Cena nel 2015 si sta avvicinando a quota 40, è sulla cresta dell’onda da 10 anni ed ha, credo, anche acciacchi ed impegni che da qui a 2/3 anni potrebbero vederlo lontano dagli schermi WWE. Anche perché, diciamolo chiaro e tondo, la WWE ha più bisogno di John Cena che viceversa. Detto questo, prima del suo ipotetico arrivederci, Vince ha necessità impellente di trovare il prossimo The Man per un lento e graduale passaggio di consegne…ma cosa serve, oggi, per essere tremendamente over da face?

Il mio sentore è che, oggi, si stia cercando qualcosa di cui non vi è più necessità. L’idea di avere un unico babyface di punta, così come l’idea di avere necessariamente una figura autoritaria heel, sono retaggi talmente ciclici che, forse, sono perpetrati solo per una sorta di abitudine o resistenza al cambiamento. Bryan, ad esempio, è di gran lunga il babyface più over dai tempi di Punk post MITB: lui potrebbe essere una di quelle persone in grado di raccogliere l’eredità di Cena, ma potrebbe e dovrebbe non essere l’unico.

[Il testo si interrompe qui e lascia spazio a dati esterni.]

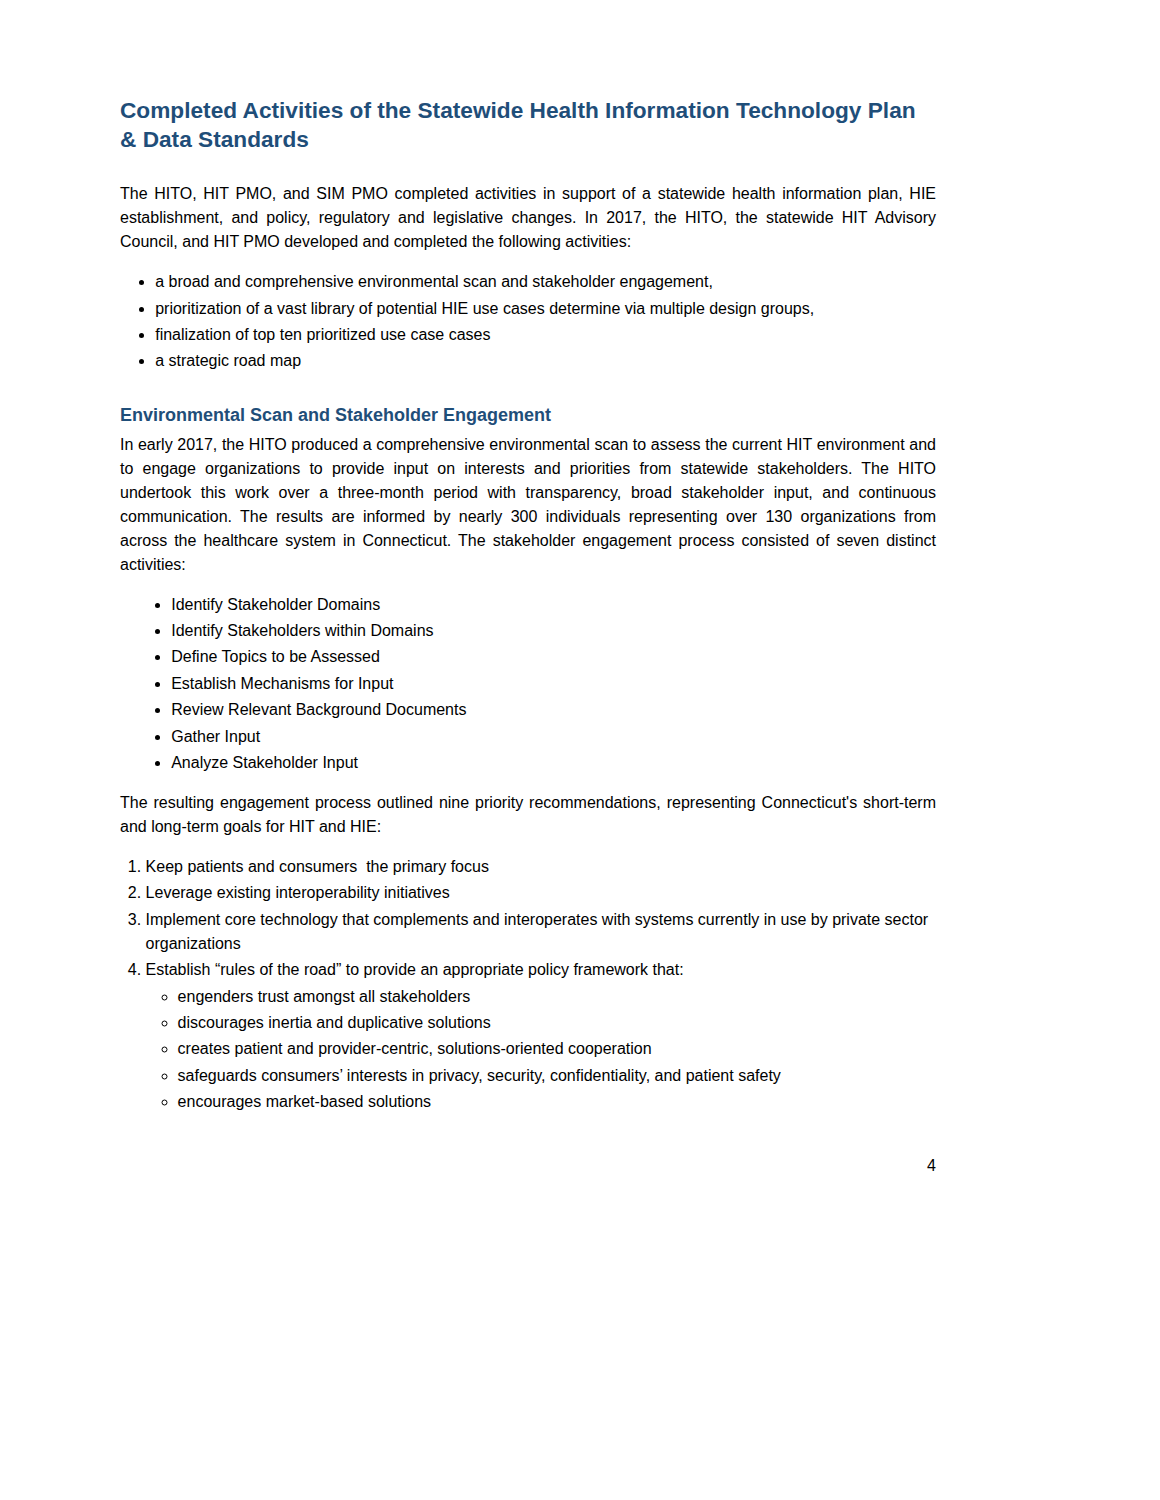Completed Activities of the Statewide Health Information Technology Plan & Data Standards
The HITO, HIT PMO, and SIM PMO completed activities in support of a statewide health information plan, HIE establishment, and policy, regulatory and legislative changes. In 2017, the HITO, the statewide HIT Advisory Council, and HIT PMO developed and completed the following activities:
a broad and comprehensive environmental scan and stakeholder engagement,
prioritization of a vast library of potential HIE use cases determine via multiple design groups,
finalization of top ten prioritized use case cases
a strategic road map
Environmental Scan and Stakeholder Engagement
In early 2017, the HITO produced a comprehensive environmental scan to assess the current HIT environment and to engage organizations to provide input on interests and priorities from statewide stakeholders. The HITO undertook this work over a three-month period with transparency, broad stakeholder input, and continuous communication. The results are informed by nearly 300 individuals representing over 130 organizations from across the healthcare system in Connecticut. The stakeholder engagement process consisted of seven distinct activities:
Identify Stakeholder Domains
Identify Stakeholders within Domains
Define Topics to be Assessed
Establish Mechanisms for Input
Review Relevant Background Documents
Gather Input
Analyze Stakeholder Input
The resulting engagement process outlined nine priority recommendations, representing Connecticut's short-term and long-term goals for HIT and HIE:
Keep patients and consumers the primary focus
Leverage existing interoperability initiatives
Implement core technology that complements and interoperates with systems currently in use by private sector organizations
Establish “rules of the road” to provide an appropriate policy framework that:
engenders trust amongst all stakeholders
discourages inertia and duplicative solutions
creates patient and provider-centric, solutions-oriented cooperation
safeguards consumers’ interests in privacy, security, confidentiality, and patient safety
encourages market-based solutions
4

Il pubblico del 2015, contrariamente a quello degli anni ’80, ’90 e 2000 ha un’incessante voglia di novità, forse dovuta ad un’esposizione al prodotto wrestling come mai prima d’ora non solo per i programmi televisivi, ma anche per i reality a tema, documentari di approfondimento, video passati sulla rete, iPPV, hulu, chromecast e via discorrendo. Dunque un’alternanza, forse, sarebbe la chiave per un successo duraturo per più babyface in rampa di lancio…e l’inizio potrebbe essere proprio la Rumble, domenica sera.

Roman Reigns è, forse a torto almeno per il momento, l’uomo scelto da Vince. Ed è proposto, dallo stesso CEO, in un modo talmente anacronistico da risultare a volte quasi ridicolo. Solo Austin è badass come Austin. Solo Rock può fare un promo con i Looney Tunes e farlo risultare credibile. Reigns ha sicuramente delle doti, ma l’impressione è quella che si stia ricalcando troppo su delle tavole da disegno usate ed abusate: nulla di nuovo. Nulla di fresco. Nulla che possa funzionare da qui a 10 anni.

Reigns favorito su Bryan per la Rumble? In bocca al lupo a lui. Inserire, quest’anno, DB nella Rumble e non farlo vincere è un SUICIDIO: se l’intenzione è invece quello di rendere il samoano il top heel della federazione, beh quella potrebbe essere una strada percorribile. Una cosa è certa: oggi, 23 Gennaio 2015, i fan WWE hanno già scelto il proprio “The Man”, almeno per il breve periodo.